« Tels ils marchaient dans les avoines folles »

 

Ils ont pris le café dehors, sur la terrasse. Le soleil s’est couché mais le ciel est très clair encore et la mer s’attarde, clapote gentiment autour d’eux. Un premier feu d’artifice a décollé là-bas, sur leur gauche, un peu raté. Ce n’est qu’un essai, une mise en jambes. Très vite ils se sont égaillés dans le jardin, après s’être donné rendez-vous le lendemain. C’est convenu, ils iront tous les cinq rue de la Délivrance : Janet, Bernard, Déjanire, Lili et Mikaël. À dix heures, devant le numéro 80. Mais ce soir ils ont autre chose à faire, quatre d’entre eux du moins.

Tandis que Madame Audoire propose à Perrotin et à Pernet-Bréguinville une dégustation de calvados de contrebande, que Madame Perrotin monte se coucher, Janet demande à Mikaël la permission de voir sa chambre, elle veut examiner les tableaux. Il lui indique le chemin mais ne l’accompagne pas. Il va se baigner, dit-il. Et il prend Lili par la main. Elle n’ose pas dire qu’elle n’a pas son maillot. Lui non plus, probablement, à moins qu’il n’en porte un sous son jean. Ce n’est pas une baignade à maillot. C’est un bain de minuit, et un bain de minuit amoureux. Même s’il n’est que dix heures et demie et qu’ils ne se sont pas encore embrassés. Ils contournent la piscine, traversent l’herbe rare, vite envahie par le sable, sautillent l’un derrière l’autre sur les rochers. La nuit tombe avant qu’ils aient fini de se déshabiller.

Dans la cour du manoir, du côté de la jetée, Déjanire et Bernard, eux, s’embrassent. Ils ont raccompagné Marc-Antoine Dupré jusqu’à sa voiture, ont tenté d’un commun et tacite accord de le consoler des moqueries de Janet. Sans y faire allusion bien sûr. Ils ont juste déployé beaucoup de gentillesse et de gratitude. Mais il est tard, et Marc-Antoine a encore plein de copies à corriger pour lundi. Non, non, il ne pourra pas venir demain (rien qu’une minute encore avec l’Américaine, il n’y survivrait pas).

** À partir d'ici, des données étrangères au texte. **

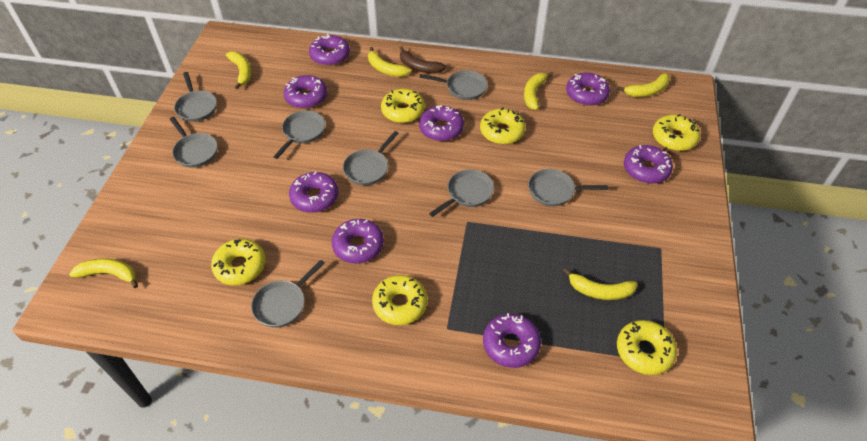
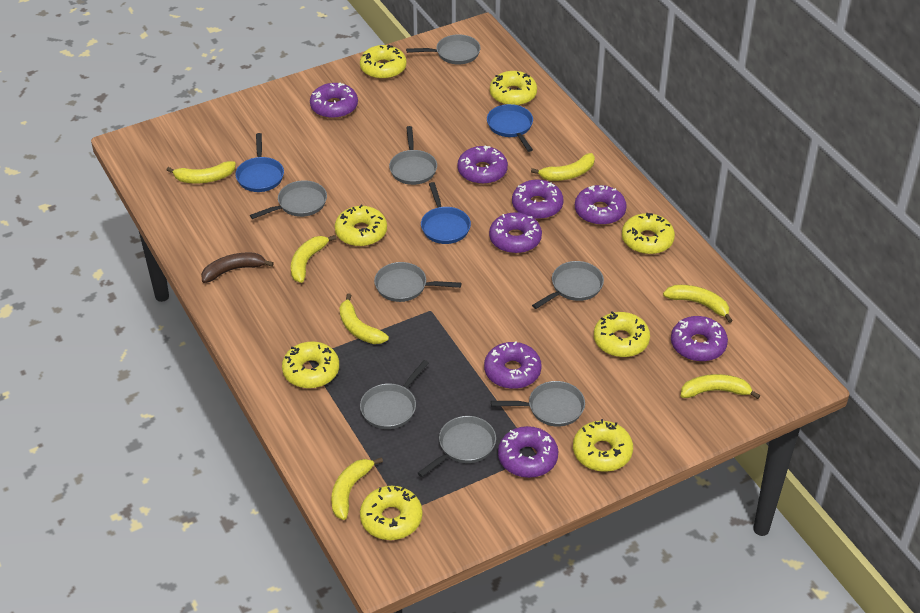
blue pan: 0 -> 3
yellow banana: 6 -> 7
yellow donut: 6 -> 8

Puis ils ont regardé la voiture de l’angliciste franchir la jetée encore trempée mais hors d’eau et Déjanire a passé la main, presque sans faire exprès, dans le dos de Bernard. Comme s’ils étaient un vieux couple, au seuil de leur demeure, agitant les bras comme Ann et Joseph devaient le faire, il y a cent ans. Bernard s’est tourné vers elle et l’a prise dans ses bras, comme s’il l’avait déjà fait, pendant des années, comme s’ils étaient chez eux. Et maintenant ils s’embrassent, et c’est agréable.